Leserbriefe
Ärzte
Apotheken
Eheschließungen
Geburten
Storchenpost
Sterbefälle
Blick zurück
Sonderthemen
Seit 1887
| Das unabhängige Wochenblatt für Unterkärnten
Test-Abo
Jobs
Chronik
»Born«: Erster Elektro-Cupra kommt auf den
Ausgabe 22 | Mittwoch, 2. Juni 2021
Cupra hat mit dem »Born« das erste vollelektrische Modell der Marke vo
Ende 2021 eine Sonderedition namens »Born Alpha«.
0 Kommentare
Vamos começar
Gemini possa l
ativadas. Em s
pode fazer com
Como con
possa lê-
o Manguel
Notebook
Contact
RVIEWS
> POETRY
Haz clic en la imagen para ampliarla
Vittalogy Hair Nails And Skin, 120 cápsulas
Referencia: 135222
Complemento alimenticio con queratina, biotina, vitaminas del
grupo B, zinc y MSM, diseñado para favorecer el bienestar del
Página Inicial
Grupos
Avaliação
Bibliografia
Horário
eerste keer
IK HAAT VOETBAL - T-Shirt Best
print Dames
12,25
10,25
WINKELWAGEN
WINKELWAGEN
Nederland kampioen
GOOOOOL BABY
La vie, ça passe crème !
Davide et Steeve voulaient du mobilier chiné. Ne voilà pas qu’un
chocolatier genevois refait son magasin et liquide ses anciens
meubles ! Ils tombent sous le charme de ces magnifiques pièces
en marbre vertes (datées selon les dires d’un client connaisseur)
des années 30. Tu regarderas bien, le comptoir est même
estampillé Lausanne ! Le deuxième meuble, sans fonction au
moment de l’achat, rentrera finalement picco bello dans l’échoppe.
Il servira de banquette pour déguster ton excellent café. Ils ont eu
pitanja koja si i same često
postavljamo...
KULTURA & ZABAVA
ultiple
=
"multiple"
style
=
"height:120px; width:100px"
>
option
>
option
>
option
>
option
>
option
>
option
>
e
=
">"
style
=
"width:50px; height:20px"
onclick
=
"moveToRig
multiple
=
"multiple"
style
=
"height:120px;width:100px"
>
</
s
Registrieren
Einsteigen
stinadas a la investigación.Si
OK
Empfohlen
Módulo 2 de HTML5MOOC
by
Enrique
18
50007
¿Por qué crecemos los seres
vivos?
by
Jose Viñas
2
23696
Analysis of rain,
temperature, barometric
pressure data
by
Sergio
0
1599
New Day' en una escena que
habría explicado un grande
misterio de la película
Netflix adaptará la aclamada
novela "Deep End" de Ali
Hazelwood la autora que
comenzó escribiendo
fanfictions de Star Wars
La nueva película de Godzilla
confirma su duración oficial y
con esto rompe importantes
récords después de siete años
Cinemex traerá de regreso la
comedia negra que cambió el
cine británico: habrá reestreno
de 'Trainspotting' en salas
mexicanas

□ □ □ □

§ **Directions**: Only one part of the material above is to be transcribed, namely the lines starting with the line that has "Eheschließungen" and going on through the line that has "en marbre vertes", exactly as they stand.

§ **Exercise answer**:
Eheschließungen
Geburten
Storchenpost
Sterbefälle
Blick zurück
Sonderthemen
Seit 1887
| Das unabhängige Wochenblatt für Unterkärnten
Test-Abo
Jobs
Chronik
»Born«: Erster Elektro-Cupra kommt auf den
Ausgabe 22 | Mittwoch, 2. Juni 2021
Cupra hat mit dem »Born« das erste vollelektrische Modell der Marke vo
Ende 2021 eine Sonderedition namens »Born Alpha«.
0 Kommentare
Vamos começar
Gemini possa l
ativadas. Em s
pode fazer com
Como con
possa lê-
o Manguel
Notebook
Contact
RVIEWS
> POETRY
Haz clic en la imagen para ampliarla
Vittalogy Hair Nails And Skin, 120 cápsulas
Referencia: 135222
Complemento alimenticio con queratina, biotina, vitaminas del
grupo B, zinc y MSM, diseñado para favorecer el bienestar del
Página Inicial
Grupos
Avaliação
Bibliografia
Horário
eerste keer
IK HAAT VOETBAL - T-Shirt Best
print Dames
12,25
10,25
WINKELWAGEN
WINKELWAGEN
Nederland kampioen
GOOOOOL BABY
La vie, ça passe crème !
Davide et Steeve voulaient du mobilier chiné. Ne voilà pas qu’un
chocolatier genevois refait son magasin et liquide ses anciens
meubles ! Ils tombent sous le charme de ces magnifiques pièces
en marbre vertes (datées selon les dires d’un client connaisseur)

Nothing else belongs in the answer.